* **TEXT PROVIDED**:
:::

TypeScript Beam SDK

This is the start of a fully functioning JavaScript (actually, TypeScript) SDK. There are two distinct aims with this SDK:

  1. Tap into the large (and relatively underserved, by existing data processing frameworks) community of JavaScript developers with a native SDK targeting this language.

  2. Develop a new SDK which can serve both as a proof of concept and reference that highlights the (relative) ease of porting Beam to new languages, a differentiating feature of Beam and Dataflow.

To accomplish this, we lean heavily on the portability framework. For example, we make heavy use of cross-language transforms, in particular for IOs. In addition, the direct runner is simply an extension of the worker suitable for running on portable runners such as the ULR, which will directly transfer to running on production runners such as Dataflow and Flink. The target audience should hopefully not be put off by running other-language code encapsulated in docker images.

Getting started

To install and test the Typescript SDK from source, you will need npm and python. Other requirements can be installed by npm later on.

(Note that Python is a requirement as it is used to orchestrate Beam functionality.)

  1. First you must clone the Beam repository and go to the typescript directory.
git checkout https://github.com/apache/beam
cd beam/sdks/typescript/
  1. Execute a local install of the necessary packages:
npm install
  1. Then run npm run build to transpile Typescript files into JS files.

Development workflows

All of the development workflows (build, test, lint, clean, etc) are defined in package.json and can be run with npm commands (e.g. npm run build).

:::

(Collected data entries)
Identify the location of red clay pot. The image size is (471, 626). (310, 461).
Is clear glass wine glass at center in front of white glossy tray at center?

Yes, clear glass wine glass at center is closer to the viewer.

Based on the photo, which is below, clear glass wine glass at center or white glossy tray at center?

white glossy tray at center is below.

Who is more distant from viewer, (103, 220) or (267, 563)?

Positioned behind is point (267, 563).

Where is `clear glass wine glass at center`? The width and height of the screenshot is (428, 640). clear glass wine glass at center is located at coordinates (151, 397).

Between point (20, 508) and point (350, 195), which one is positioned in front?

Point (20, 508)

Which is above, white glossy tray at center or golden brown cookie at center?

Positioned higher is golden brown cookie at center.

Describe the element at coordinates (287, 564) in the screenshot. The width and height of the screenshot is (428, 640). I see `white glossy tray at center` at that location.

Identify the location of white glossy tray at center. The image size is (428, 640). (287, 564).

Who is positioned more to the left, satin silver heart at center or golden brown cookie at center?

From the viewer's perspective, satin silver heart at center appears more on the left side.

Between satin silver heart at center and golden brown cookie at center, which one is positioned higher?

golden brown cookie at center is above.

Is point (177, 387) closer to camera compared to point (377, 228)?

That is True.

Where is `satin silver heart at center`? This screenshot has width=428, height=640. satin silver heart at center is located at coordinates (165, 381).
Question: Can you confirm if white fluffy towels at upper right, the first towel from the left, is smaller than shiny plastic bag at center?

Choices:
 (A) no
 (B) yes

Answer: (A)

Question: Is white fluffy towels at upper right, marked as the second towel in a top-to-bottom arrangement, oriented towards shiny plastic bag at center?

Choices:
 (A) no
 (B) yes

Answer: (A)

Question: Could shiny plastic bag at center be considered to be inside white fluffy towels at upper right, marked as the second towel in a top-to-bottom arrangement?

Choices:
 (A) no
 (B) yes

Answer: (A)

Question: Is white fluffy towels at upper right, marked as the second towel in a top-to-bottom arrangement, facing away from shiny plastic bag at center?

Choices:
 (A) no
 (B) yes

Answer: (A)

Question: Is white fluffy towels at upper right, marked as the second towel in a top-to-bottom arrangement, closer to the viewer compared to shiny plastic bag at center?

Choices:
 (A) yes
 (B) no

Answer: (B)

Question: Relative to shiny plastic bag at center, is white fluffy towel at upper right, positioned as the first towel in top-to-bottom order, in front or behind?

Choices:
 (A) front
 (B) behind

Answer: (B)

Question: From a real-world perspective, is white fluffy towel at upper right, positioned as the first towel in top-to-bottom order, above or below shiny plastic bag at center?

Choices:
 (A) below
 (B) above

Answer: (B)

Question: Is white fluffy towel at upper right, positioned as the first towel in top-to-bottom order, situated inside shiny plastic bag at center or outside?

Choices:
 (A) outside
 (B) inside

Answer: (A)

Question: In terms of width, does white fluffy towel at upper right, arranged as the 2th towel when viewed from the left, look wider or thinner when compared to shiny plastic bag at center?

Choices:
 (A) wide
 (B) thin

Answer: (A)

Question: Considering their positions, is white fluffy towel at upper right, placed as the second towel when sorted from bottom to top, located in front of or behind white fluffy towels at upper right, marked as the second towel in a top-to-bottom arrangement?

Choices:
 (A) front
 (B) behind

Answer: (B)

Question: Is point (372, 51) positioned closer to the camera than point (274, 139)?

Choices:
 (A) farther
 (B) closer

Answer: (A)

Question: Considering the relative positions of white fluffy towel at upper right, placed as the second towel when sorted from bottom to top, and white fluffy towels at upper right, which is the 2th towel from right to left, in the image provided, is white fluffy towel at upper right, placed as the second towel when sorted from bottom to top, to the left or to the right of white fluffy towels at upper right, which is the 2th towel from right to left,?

:::

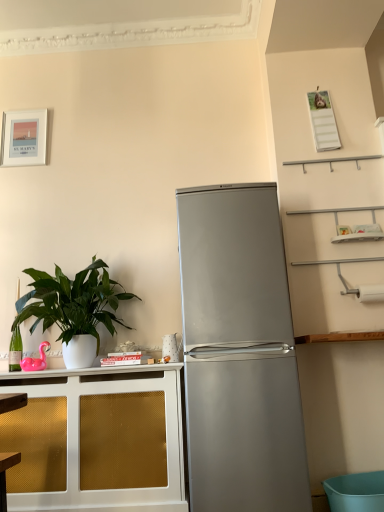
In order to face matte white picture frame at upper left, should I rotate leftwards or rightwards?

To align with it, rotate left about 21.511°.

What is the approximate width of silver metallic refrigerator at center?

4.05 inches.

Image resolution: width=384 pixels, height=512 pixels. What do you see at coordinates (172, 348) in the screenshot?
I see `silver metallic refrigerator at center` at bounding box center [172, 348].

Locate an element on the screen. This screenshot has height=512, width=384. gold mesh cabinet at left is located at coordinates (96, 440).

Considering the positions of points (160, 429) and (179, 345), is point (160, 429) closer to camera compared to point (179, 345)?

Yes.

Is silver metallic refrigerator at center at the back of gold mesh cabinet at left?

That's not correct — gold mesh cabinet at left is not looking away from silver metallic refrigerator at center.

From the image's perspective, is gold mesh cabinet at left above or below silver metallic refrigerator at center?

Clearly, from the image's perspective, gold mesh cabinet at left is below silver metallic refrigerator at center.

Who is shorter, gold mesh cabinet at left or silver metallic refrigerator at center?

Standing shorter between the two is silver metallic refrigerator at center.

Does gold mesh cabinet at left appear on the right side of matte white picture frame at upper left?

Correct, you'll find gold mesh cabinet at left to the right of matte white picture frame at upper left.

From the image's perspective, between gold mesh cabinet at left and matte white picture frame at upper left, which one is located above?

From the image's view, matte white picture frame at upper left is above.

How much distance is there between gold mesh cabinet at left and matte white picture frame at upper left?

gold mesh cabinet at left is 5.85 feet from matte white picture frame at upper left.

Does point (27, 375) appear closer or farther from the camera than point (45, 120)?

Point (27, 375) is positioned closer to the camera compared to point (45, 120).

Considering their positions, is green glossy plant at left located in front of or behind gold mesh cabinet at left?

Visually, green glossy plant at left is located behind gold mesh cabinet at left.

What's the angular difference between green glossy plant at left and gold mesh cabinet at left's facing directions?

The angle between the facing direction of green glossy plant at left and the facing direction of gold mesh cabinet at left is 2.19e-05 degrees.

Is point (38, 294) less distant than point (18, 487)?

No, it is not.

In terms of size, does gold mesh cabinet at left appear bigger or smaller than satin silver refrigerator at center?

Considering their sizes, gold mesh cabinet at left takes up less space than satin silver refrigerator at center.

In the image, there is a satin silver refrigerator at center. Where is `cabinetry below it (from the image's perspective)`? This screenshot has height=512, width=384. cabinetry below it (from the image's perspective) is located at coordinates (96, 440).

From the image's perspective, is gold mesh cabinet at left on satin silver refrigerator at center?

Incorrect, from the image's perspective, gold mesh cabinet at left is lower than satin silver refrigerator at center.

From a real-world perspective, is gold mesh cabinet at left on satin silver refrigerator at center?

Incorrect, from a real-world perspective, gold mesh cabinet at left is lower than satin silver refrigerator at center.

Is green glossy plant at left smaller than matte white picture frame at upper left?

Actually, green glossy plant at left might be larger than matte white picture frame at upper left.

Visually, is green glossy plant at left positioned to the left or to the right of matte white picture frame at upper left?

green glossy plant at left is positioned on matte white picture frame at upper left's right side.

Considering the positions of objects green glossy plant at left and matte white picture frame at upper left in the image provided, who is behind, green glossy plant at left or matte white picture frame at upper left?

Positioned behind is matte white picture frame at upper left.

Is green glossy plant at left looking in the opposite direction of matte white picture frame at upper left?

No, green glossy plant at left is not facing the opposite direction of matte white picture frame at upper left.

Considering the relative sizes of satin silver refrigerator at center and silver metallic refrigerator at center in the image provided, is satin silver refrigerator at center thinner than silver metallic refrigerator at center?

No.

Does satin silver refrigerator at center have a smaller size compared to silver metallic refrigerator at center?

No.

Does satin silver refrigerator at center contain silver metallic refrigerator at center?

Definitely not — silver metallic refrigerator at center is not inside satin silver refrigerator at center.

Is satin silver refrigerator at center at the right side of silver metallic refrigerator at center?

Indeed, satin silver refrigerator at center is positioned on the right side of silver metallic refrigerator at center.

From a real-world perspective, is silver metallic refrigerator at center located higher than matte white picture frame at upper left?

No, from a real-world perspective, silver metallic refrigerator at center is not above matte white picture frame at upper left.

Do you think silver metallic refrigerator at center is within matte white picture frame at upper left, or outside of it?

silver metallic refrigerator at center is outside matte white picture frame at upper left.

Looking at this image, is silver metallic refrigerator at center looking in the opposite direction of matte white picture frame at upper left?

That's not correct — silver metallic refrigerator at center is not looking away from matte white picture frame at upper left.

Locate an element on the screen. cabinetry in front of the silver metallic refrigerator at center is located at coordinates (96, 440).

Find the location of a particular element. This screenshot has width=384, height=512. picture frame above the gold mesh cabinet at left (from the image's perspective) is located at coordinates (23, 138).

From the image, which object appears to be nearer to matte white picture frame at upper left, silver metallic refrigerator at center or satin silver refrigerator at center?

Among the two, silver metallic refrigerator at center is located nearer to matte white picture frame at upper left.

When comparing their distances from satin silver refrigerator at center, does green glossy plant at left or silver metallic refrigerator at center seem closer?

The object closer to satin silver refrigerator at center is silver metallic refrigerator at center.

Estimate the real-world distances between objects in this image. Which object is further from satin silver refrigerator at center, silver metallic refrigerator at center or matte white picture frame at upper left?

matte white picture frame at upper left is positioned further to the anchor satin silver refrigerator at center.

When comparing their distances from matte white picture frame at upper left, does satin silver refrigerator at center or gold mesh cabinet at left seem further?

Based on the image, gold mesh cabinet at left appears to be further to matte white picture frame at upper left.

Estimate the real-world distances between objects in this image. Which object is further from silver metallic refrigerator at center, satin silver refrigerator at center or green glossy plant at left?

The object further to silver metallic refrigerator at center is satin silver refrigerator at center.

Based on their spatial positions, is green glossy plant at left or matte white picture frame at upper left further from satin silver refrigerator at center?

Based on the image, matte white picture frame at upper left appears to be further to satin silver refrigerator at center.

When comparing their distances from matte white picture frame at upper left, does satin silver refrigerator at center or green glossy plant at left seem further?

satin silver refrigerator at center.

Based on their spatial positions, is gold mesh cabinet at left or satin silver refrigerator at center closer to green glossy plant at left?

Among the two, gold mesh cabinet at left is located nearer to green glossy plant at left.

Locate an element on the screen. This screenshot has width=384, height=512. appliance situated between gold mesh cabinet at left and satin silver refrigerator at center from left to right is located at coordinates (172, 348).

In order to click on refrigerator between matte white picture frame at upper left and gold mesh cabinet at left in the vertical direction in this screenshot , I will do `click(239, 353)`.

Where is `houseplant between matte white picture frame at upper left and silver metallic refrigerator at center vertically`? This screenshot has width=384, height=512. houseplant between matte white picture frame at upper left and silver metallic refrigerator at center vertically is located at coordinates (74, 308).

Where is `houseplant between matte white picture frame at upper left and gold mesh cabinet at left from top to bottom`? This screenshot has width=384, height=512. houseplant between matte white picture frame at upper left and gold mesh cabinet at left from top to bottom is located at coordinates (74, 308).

:::

* **TASK DESCRIPTION**:
In the TypeScript Beam SDK text, condense the paragraph beginning "To accomplish this" into a short bulleted list that keeps its main facts.

* **SOLUTION BELOW**:
- The SDK relies heavily on the portability framework.
- It makes heavy use of cross-language transforms, especially for IOs.
- The direct runner is an extension of the worker suited to portable runners such as the ULR, and this carries over directly to production runners such as Dataflow and Flink.
- The target audience will hopefully not be put off by running other-language code packaged in docker images.